### Task prompt:
Your output should contain every record, unchanged.

### Recorded data:
________

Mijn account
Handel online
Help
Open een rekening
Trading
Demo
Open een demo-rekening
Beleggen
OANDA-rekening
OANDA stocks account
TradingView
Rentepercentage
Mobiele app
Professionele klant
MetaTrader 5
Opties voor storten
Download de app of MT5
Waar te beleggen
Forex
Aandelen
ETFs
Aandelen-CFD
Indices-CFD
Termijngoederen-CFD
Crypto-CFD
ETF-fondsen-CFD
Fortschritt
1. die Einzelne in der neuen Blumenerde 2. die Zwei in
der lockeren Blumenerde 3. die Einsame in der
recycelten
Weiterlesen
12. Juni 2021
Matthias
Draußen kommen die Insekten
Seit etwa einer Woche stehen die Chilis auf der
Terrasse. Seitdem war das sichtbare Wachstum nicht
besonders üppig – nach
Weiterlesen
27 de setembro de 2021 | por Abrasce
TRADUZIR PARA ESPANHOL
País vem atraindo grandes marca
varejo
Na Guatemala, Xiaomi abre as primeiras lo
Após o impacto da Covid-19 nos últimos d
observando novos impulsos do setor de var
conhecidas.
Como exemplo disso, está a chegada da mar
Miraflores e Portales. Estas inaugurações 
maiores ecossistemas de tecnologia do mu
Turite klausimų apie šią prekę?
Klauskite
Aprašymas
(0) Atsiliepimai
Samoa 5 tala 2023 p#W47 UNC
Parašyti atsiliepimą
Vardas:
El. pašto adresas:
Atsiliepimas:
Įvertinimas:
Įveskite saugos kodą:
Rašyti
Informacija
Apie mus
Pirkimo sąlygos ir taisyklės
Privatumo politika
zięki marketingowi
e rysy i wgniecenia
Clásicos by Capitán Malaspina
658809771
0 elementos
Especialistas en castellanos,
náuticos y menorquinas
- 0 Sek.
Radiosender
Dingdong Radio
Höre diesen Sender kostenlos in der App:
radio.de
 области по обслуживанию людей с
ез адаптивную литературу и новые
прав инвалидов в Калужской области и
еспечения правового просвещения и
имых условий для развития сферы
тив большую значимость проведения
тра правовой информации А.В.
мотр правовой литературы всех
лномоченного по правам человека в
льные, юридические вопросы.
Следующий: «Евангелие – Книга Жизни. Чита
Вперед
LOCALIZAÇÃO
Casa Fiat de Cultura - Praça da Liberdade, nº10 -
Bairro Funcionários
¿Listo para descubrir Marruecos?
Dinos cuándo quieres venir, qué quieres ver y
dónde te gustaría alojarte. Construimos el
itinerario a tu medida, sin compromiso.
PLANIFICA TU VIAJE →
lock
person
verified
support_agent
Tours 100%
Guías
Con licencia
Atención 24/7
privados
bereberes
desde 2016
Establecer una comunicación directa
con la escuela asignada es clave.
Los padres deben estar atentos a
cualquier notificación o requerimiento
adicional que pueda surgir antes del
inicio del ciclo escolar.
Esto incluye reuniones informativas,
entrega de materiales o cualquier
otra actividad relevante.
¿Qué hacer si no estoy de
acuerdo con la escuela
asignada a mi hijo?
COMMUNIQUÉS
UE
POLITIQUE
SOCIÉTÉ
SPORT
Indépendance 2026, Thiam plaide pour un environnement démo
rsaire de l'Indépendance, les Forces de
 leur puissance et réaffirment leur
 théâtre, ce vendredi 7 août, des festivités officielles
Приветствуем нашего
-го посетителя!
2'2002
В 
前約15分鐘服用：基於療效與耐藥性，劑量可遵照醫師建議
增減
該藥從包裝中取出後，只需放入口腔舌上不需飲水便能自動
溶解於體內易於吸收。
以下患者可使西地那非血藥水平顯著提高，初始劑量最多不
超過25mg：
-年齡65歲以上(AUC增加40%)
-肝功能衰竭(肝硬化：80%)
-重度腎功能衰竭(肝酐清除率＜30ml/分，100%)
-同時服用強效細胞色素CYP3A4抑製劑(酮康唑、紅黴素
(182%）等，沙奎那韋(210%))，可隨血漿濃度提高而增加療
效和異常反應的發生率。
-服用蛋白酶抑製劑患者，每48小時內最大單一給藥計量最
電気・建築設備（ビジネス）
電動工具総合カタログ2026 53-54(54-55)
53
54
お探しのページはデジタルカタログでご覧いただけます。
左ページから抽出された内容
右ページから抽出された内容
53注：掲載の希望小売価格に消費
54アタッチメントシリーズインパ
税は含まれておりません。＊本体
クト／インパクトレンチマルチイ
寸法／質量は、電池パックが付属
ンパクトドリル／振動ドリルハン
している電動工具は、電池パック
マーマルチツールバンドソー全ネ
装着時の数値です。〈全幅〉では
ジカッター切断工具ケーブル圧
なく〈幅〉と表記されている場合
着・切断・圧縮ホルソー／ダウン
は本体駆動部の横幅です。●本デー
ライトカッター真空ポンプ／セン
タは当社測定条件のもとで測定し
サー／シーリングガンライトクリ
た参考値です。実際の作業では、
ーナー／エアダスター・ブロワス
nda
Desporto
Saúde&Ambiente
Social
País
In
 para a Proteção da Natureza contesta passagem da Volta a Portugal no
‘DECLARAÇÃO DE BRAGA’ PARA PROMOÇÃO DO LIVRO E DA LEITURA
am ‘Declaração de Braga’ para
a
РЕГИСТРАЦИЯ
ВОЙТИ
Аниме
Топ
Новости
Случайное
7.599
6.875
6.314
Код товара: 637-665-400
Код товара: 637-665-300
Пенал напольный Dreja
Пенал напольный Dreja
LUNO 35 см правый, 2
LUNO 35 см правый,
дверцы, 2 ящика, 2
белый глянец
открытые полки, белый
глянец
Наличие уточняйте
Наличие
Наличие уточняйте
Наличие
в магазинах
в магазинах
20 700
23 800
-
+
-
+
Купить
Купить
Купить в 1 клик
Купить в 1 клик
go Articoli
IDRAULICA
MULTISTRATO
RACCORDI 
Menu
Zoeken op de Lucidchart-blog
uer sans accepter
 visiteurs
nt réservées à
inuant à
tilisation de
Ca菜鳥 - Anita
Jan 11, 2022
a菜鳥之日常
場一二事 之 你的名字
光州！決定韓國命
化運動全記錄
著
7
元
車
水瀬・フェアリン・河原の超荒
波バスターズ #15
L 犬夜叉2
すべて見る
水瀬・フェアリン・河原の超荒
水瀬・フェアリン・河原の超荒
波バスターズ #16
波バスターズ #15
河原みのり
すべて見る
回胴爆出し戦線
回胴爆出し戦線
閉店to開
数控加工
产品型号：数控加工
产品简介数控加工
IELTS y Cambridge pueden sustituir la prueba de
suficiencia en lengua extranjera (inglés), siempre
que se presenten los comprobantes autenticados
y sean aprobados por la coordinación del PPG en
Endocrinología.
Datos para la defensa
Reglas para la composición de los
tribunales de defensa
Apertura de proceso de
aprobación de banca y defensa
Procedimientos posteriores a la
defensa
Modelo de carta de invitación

________

### Exercise answer:
Mijn account
Handel online
Help
Open een rekening
Trading
Demo
Open een demo-rekening
Beleggen
OANDA-rekening
OANDA stocks account
TradingView
Rentepercentage
Mobiele app
Professionele klant
MetaTrader 5
Opties voor storten
Download de app of MT5
Waar te beleggen
Forex
Aandelen
ETFs
Aandelen-CFD
Indices-CFD
Termijngoederen-CFD
Crypto-CFD
ETF-fondsen-CFD
Fortschritt
1. die Einzelne in der neuen Blumenerde 2. die Zwei in
der lockeren Blumenerde 3. die Einsame in der
recycelten
Weiterlesen
12. Juni 2021
Matthias
Draußen kommen die Insekten
Seit etwa einer Woche stehen die Chilis auf der
Terrasse. Seitdem war das sichtbare Wachstum nicht
besonders üppig – nach
Weiterlesen
27 de setembro de 2021 | por Abrasce
TRADUZIR PARA ESPANHOL
País vem atraindo grandes marca
varejo
Na Guatemala, Xiaomi abre as primeiras lo
Após o impacto da Covid-19 nos últimos d
observando novos impulsos do setor de var
conhecidas.
Como exemplo disso, está a chegada da mar
Miraflores e Portales. Estas inaugurações 
maiores ecossistemas de tecnologia do mu
Turite klausimų apie šią prekę?
Klauskite
Aprašymas
(0) Atsiliepimai
Samoa 5 tala 2023 p#W47 UNC
Parašyti atsiliepimą
Vardas:
El. pašto adresas:
Atsiliepimas:
Įvertinimas:
Įveskite saugos kodą:
Rašyti
Informacija
Apie mus
Pirkimo sąlygos ir taisyklės
Privatumo politika
zięki marketingowi
e rysy i wgniecenia
Clásicos by Capitán Malaspina
658809771
0 elementos
Especialistas en castellanos,
náuticos y menorquinas
- 0 Sek.
Radiosender
Dingdong Radio
Höre diesen Sender kostenlos in der App:
radio.de
 области по обслуживанию людей с
ез адаптивную литературу и новые
прав инвалидов в Калужской области и
еспечения правового просвещения и
имых условий для развития сферы
тив большую значимость проведения
тра правовой информации А.В.
мотр правовой литературы всех
лномоченного по правам человека в
льные, юридические вопросы.
Следующий: «Евангелие – Книга Жизни. Чита
Вперед
LOCALIZAÇÃO
Casa Fiat de Cultura - Praça da Liberdade, nº10 -
Bairro Funcionários
¿Listo para descubrir Marruecos?
Dinos cuándo quieres venir, qué quieres ver y
dónde te gustaría alojarte. Construimos el
itinerario a tu medida, sin compromiso.
PLANIFICA TU VIAJE →
lock
person
verified
support_agent
Tours 100%
Guías
Con licencia
Atención 24/7
privados
bereberes
desde 2016
Establecer una comunicación directa
con la escuela asignada es clave.
Los padres deben estar atentos a
cualquier notificación o requerimiento
adicional que pueda surgir antes del
inicio del ciclo escolar.
Esto incluye reuniones informativas,
entrega de materiales o cualquier
otra actividad relevante.
¿Qué hacer si no estoy de
acuerdo con la escuela
asignada a mi hijo?
COMMUNIQUÉS
UE
POLITIQUE
SOCIÉTÉ
SPORT
Indépendance 2026, Thiam plaide pour un environnement démo
rsaire de l'Indépendance, les Forces de
 leur puissance et réaffirment leur
 théâtre, ce vendredi 7 août, des festivités officielles
Приветствуем нашего
-го посетителя!
2'2002
В 
前約15分鐘服用：基於療效與耐藥性，劑量可遵照醫師建議
增減
該藥從包裝中取出後，只需放入口腔舌上不需飲水便能自動
溶解於體內易於吸收。
以下患者可使西地那非血藥水平顯著提高，初始劑量最多不
超過25mg：
-年齡65歲以上(AUC增加40%)
-肝功能衰竭(肝硬化：80%)
-重度腎功能衰竭(肝酐清除率＜30ml/分，100%)
-同時服用強效細胞色素CYP3A4抑製劑(酮康唑、紅黴素
(182%）等，沙奎那韋(210%))，可隨血漿濃度提高而增加療
效和異常反應的發生率。
-服用蛋白酶抑製劑患者，每48小時內最大單一給藥計量最
電気・建築設備（ビジネス）
電動工具総合カタログ2026 53-54(54-55)
53
54
お探しのページはデジタルカタログでご覧いただけます。
左ページから抽出された内容
右ページから抽出された内容
53注：掲載の希望小売価格に消費
54アタッチメントシリーズインパ
税は含まれておりません。＊本体
クト／インパクトレンチマルチイ
寸法／質量は、電池パックが付属
ンパクトドリル／振動ドリルハン
している電動工具は、電池パック
マーマルチツールバンドソー全ネ
装着時の数値です。〈全幅〉では
ジカッター切断工具ケーブル圧
なく〈幅〉と表記されている場合
着・切断・圧縮ホルソー／ダウン
は本体駆動部の横幅です。●本デー
ライトカッター真空ポンプ／セン
タは当社測定条件のもとで測定し
サー／シーリングガンライトクリ
た参考値です。実際の作業では、
ーナー／エアダスター・ブロワス
nda
Desporto
Saúde&Ambiente
Social
País
In
 para a Proteção da Natureza contesta passagem da Volta a Portugal no
‘DECLARAÇÃO DE BRAGA’ PARA PROMOÇÃO DO LIVRO E DA LEITURA
am ‘Declaração de Braga’ para
a
РЕГИСТРАЦИЯ
ВОЙТИ
Аниме
Топ
Новости
Случайное
7.599
6.875
6.314
Код товара: 637-665-400
Код товара: 637-665-300
Пенал напольный Dreja
Пенал напольный Dreja
LUNO 35 см правый, 2
LUNO 35 см правый,
дверцы, 2 ящика, 2
белый глянец
открытые полки, белый
глянец
Наличие уточняйте
Наличие
Наличие уточняйте
Наличие
в магазинах
в магазинах
20 700
23 800
-
+
-
+
Купить
Купить
Купить в 1 клик
Купить в 1 клик
go Articoli
IDRAULICA
MULTISTRATO
RACCORDI 
Menu
Zoeken op de Lucidchart-blog
uer sans accepter
 visiteurs
nt réservées à
inuant à
tilisation de
Ca菜鳥 - Anita
Jan 11, 2022
a菜鳥之日常
場一二事 之 你的名字
光州！決定韓國命
化運動全記錄
著
7
元
車
水瀬・フェアリン・河原の超荒
波バスターズ #15
L 犬夜叉2
すべて見る
水瀬・フェアリン・河原の超荒
水瀬・フェアリン・河原の超荒
波バスターズ #16
波バスターズ #15
河原みのり
すべて見る
回胴爆出し戦線
回胴爆出し戦線
閉店to開
数控加工
产品型号：数控加工
产品简介数控加工
IELTS y Cambridge pueden sustituir la prueba de
suficiencia en lengua extranjera (inglés), siempre
que se presenten los comprobantes autenticados
y sean aprobados por la coordinación del PPG en
Endocrinología.
Datos para la defensa
Reglas para la composición de los
tribunales de defensa
Apertura de proceso de
aprobación de banca y defensa
Procedimientos posteriores a la
defensa
Modelo de carta de invitación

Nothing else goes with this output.